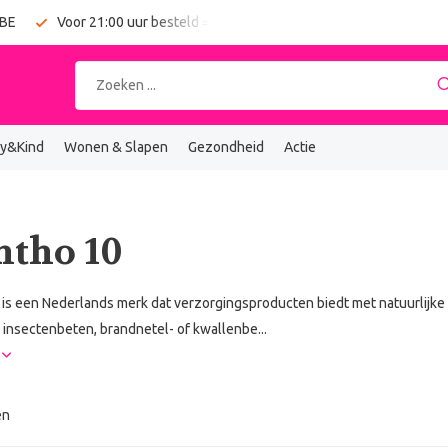
 BE
Voor 21:00 uur besteld = vandaag verzonden
Gratis verz
y&Kind
Wonen & Slapen
Gezondheid
Actie
tho 10
s een Nederlands merk dat verzorgingsproducten biedt met natuurlijke men
, insectenbeten, brandnetel- of kwallenbe...
r
en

- - - -

- [Work to complete] Repeat each entry exactly as it appears; skip any picture.

- [Result for this task]
 BE
Voor 21:00 uur besteld = vandaag verzonden
Gratis verz
y&Kind
Wonen & Slapen
Gezondheid
Actie
tho 10
s een Nederlands merk dat verzorgingsproducten biedt met natuurlijke men
, insectenbeten, brandnetel- of kwallenbe...
r
en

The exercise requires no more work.